3. The fact that the skeptics won't even attempt (as far as I'm aware) to get any of their ideas published says volumes. Yes, journals do engage in censorship at times for political reasons. But there are plenty of examples of controversial ideas being published that have cost people their reputations and careers and more importantly, those people have continued to try to get things published

4. All the skeptics are of a certain political bent which says plenty. They are people that look at any kind of environmental protection as hippy ***t.

That's basically it. All the "denier" positions depend on vast conspiracies of "them" doing something something to "us", and make sweeping claims about huge numbers of organizations and people - like "they" are being paid, "they" want to "enslave us", "they" have some nefarious agenda. And "they" being scientists and researchers in multiple countries and multiple sometimes competing organizations who are somehow all participating in a grand lie because - well for no coherent reason. I find this argument particularly offensive - they clearly have n0 idea who scientists are or what they do. I do know many and I know they care deeply about their work. And they do science because they love it - "grant money" is NOT a fortune and many are choosing to be poor and doing real science instead of working for corporations.

And of course there's also all the very clear documented efforts by real corporations to suppress discussion of climate change. Even Exxon has known about it for decades, and planning for it - while funding denier sites and phony "research" "organizations" (scientifica plublica is the worst, in the way it sounds so scienterrific!! while publishing utter bull**** - and it's basically one guy who IS being paid by industry groups. Oh that English hack is another one like that; Morton Mock Morton or something like that.. Republicans in Congress luuuv his English accent). Meanwhile very sober groups like insurance companies are including climate change predictions into their actuarial tables, and they are NOT flying by the seat of their pants here.

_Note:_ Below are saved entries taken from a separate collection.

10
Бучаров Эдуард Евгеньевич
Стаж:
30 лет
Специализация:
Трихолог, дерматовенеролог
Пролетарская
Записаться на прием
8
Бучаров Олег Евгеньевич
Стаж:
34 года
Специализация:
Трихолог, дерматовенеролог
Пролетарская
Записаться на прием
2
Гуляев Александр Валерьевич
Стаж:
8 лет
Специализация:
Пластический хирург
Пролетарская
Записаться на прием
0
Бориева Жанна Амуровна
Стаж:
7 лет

And then there's the silliness of the arguments. It's like Round Robin - first it's not happening, then it's happening but not now, then it's happening but 'we' didn't cause it, then it's the sun, no geothermal, no space fairies, no it's not happening after all since it snowed last week somewhere. Meanwhile real scientists have completely debunked that bs over and over and over - but of course nobody is interested in what REAL scientists have to say but hey some blogger in their basement "proved" that a hundred years of scientific data is wrong because they saw a cloud.